Giver, The: Phillip Noyce’s Misfire as Art and Entertainment

You know what they say about well-intentioned message films that work so hard at signaling their cause that they forget their medium (visual and dramatic) and purpose (entertainment rather than instruction).

The Weinstein Company release, which is scheduled as counter-programming in mid-August, will suffer from negative reviews and unfavorable word of mouth.

A misfire as art or entertainment, The Giver nonetheless enjoyed a prestigious beginnings: It is based on Lois Lowry’s beloved young adult novel of the same name, which was the winner the 1994 Newbery Medal and has sold over 10 million copies worldwide.

Phillip Noyce, working from a screenplay by Vadim Perelman, proves to be the wrong director for this kind of nuanced and sensitive material.  Marked by heavy-handed approach, and lacking the right tempo and visual shape for such a tale, The Giver just plods along from one scene to another.

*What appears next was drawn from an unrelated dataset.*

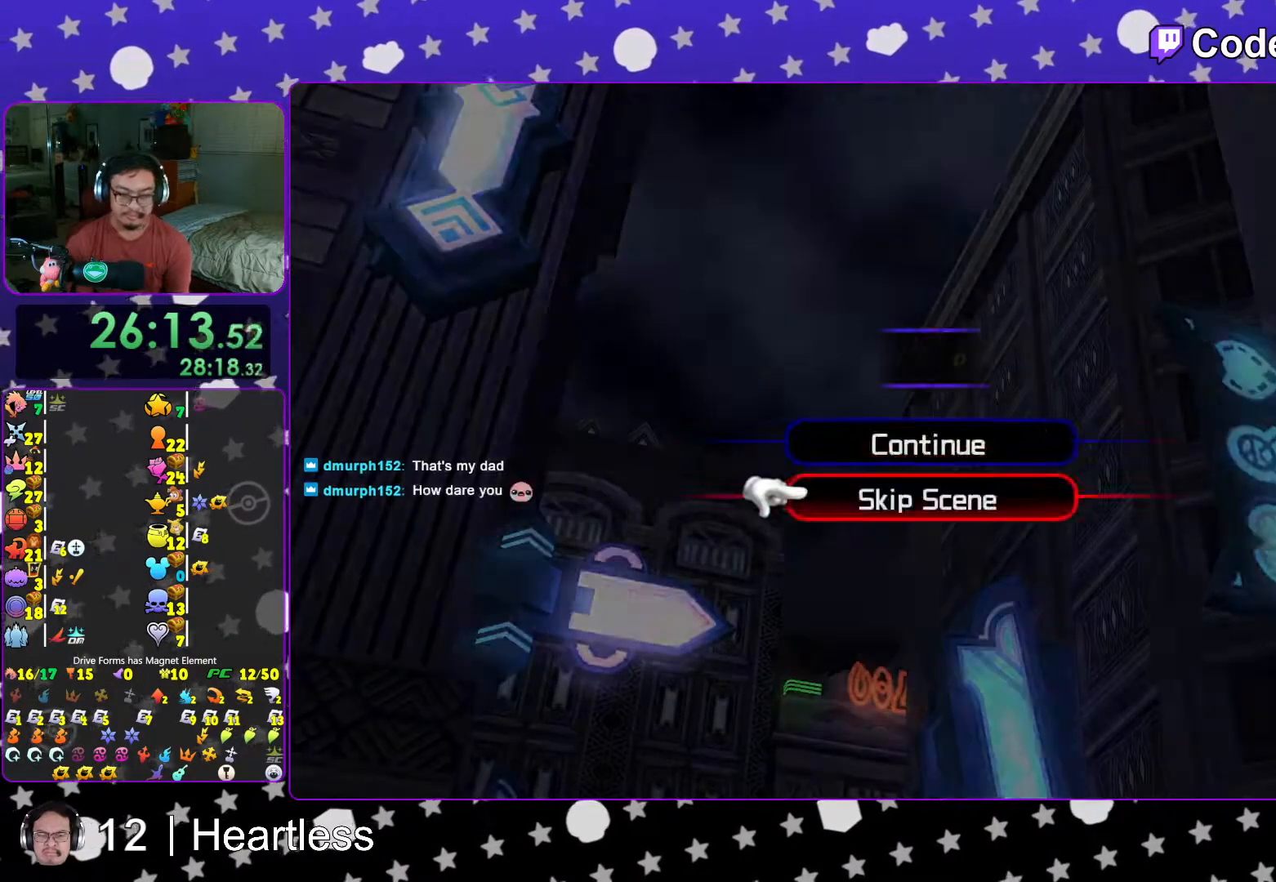
{"dt_ms": 500, "buttons": ["A"], "left_stick": "center", "right_stick": "center", "events": [[67, "A", "down"], [67, "DPAD_DOWN", "up"], [267, "A", "up"], [267, "B", "down"], [383, "A", "down"], [433, "B", "up"]]}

Unfortunately, a lot of the magic, which is fully abundant in the book, was lost in the process of translating the tale to the big screen, and, alas, even reliable actors, such as Jeff Bridges and Meryl Streep, could not help this feature, which was almost dead upon arrival.

The wannabe haunting story centers on Jonas (Brenton Thwaites), a young man who lives in a seemingly ideal, if colorless, world of conformity and acceptance.

Jonas begins to spend time with The Giver (Jeff Bridges), who is the sole keeper of the community’s memories—sort fo a livinf collective consciousness. Through him, Jonas begins to discover the dark and deadly truths of his community’s secret past.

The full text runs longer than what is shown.